- Glassnode co-founder said bitcoin’s run-up to $25,000 was not a confirmed bullish trend.
- There was low buying power to cushion the weakness in the bitcoin price.
- Most investors had offloaded BTC to mitigate the “high-risk zone” signal from Bitcoin Risk Signal.
The hopes of bitcoin bulls were shattered last week after the leading cryptocurrency dropped significantly from a two-month high of around $25,211. Major altcoins were also affected, stirring over $600 million in crypto liquidation and a notable decline in the general crypto market cap to under $1 trillion.
Low liquidity, high volatility
Many experts attempted to explain the price falls, with some blaming the downtrend in the equity market. However, Glassnode co-founder Yann Allemann suggests there could be more factors limiting the upside price movement of the king crypto.
In a blog post, Yann narrated that low market liquidity was one of the major factors that fuelled bitcoin’s drop towards the end of last week. Following the rejection around the $25,000 price area, volatility increased amidst low market liquidity. This drove the price down as “buying power was insufficient to withstand the renewed weakness that spread over from equity markets.”
Also, as bitcoin’s price began retracing from the $25,000 high, Yann said the Swissblock’s Bitcoin Risk Signal turned to the “high-risk zone,” which prompted many holders to hedge against the impending downtrend warning (perhaps, by selling).
Yann further pointed out that the run-up of last week’s high wasn’t a confirmed bullish trend, despite that bitcoin’s open interest increased during the period. This is due to the absence of traded volume, he said. “A rise in open interest during an uptrend suggests new positions entering the market, but the bullish trend is confirmed once the volume picks up.”

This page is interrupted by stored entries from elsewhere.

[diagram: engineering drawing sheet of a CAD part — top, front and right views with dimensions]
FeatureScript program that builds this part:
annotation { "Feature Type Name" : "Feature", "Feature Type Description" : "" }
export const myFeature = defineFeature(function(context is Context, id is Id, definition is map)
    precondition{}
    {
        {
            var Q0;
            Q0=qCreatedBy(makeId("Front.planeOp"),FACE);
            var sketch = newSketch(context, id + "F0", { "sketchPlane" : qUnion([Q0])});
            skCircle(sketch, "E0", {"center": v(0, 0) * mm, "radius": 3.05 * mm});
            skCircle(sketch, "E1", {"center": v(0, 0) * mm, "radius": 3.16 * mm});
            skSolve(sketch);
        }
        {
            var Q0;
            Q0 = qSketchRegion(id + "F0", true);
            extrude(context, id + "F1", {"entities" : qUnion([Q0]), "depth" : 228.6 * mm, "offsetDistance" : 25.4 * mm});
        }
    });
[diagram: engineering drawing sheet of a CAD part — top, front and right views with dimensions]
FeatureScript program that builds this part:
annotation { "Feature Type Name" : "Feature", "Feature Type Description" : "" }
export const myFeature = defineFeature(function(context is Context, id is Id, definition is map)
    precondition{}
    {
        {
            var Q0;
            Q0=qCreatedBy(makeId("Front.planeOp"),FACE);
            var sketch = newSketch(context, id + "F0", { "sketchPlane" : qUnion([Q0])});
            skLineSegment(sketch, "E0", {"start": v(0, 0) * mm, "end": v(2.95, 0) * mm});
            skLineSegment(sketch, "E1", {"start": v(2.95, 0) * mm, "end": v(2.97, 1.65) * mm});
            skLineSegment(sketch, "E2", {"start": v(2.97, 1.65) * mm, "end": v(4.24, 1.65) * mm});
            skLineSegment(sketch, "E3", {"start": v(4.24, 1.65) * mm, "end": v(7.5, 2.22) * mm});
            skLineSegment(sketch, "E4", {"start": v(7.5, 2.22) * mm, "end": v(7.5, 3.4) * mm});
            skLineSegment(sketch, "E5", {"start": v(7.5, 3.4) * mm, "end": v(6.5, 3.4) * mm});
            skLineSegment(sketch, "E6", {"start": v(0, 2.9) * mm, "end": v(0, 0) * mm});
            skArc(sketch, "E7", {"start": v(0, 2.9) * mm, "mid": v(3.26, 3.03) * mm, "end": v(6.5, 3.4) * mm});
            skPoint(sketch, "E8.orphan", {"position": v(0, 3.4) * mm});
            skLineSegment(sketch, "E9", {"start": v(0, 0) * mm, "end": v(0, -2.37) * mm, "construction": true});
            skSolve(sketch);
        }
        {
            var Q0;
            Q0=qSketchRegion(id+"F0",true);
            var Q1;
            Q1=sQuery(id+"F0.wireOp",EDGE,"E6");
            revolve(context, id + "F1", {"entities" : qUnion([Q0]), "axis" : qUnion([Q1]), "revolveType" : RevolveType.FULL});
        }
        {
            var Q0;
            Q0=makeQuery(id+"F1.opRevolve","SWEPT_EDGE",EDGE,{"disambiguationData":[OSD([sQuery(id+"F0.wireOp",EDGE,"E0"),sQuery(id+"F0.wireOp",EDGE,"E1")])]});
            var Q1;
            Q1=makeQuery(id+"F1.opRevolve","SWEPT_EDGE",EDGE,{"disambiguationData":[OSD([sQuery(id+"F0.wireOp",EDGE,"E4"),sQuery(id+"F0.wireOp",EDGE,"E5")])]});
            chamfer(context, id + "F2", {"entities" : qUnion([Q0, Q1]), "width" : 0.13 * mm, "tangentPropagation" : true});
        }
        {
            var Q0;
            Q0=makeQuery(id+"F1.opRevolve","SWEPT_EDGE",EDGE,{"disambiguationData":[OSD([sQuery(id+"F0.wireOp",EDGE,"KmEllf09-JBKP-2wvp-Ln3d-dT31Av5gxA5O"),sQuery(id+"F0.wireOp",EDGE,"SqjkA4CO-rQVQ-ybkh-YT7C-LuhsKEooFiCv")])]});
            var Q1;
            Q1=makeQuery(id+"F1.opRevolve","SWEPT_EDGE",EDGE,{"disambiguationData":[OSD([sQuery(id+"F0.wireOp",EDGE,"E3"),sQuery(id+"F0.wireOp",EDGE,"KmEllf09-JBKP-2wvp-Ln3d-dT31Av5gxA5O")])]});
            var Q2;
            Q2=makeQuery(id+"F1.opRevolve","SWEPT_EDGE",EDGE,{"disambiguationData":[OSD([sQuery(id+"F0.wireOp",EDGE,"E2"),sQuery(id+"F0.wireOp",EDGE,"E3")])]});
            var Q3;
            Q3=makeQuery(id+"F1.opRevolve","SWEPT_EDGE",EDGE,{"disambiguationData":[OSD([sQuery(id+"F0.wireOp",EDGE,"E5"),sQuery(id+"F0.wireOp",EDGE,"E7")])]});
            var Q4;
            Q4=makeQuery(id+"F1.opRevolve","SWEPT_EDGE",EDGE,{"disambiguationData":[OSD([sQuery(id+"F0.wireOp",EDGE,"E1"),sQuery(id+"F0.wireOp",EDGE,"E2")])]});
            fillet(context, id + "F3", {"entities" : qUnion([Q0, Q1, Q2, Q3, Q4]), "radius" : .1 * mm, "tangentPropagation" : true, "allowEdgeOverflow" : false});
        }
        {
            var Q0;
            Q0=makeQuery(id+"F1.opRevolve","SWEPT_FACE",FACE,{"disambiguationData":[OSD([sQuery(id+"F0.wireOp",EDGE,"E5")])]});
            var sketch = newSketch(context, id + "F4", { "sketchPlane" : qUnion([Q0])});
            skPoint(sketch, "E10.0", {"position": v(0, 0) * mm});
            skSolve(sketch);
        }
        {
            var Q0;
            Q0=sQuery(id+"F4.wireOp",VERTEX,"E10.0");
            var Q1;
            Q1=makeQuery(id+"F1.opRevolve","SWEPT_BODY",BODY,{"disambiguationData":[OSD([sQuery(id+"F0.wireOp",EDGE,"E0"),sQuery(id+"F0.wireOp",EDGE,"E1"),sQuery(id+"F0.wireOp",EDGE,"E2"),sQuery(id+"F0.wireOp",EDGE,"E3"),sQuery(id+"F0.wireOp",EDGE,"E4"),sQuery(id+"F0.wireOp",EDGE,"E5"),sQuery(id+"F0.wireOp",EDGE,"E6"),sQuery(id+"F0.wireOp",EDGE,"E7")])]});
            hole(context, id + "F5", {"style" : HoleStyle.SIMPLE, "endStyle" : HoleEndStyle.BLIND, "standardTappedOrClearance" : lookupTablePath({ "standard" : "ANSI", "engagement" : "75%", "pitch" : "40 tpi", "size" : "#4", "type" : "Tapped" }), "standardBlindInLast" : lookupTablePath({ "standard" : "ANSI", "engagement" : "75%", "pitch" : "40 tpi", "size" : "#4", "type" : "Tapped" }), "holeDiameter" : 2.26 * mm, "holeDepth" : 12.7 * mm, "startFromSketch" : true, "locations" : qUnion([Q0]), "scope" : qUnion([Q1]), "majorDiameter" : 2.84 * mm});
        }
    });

Moreso, there are still higher cash-margined positions than crypto-margined ones, indicating a lack of confidence among investors in the recent price action’s of the leading crypto by market cap.
Bitcoin price update
At the time of writing, bitcoin was trading at $21,508. There haven’t been any major spikes in the price since bitcoin found support at around $20,790. However, the crypto market has briefly recovered to $1.02 trillion, led by major altcoins.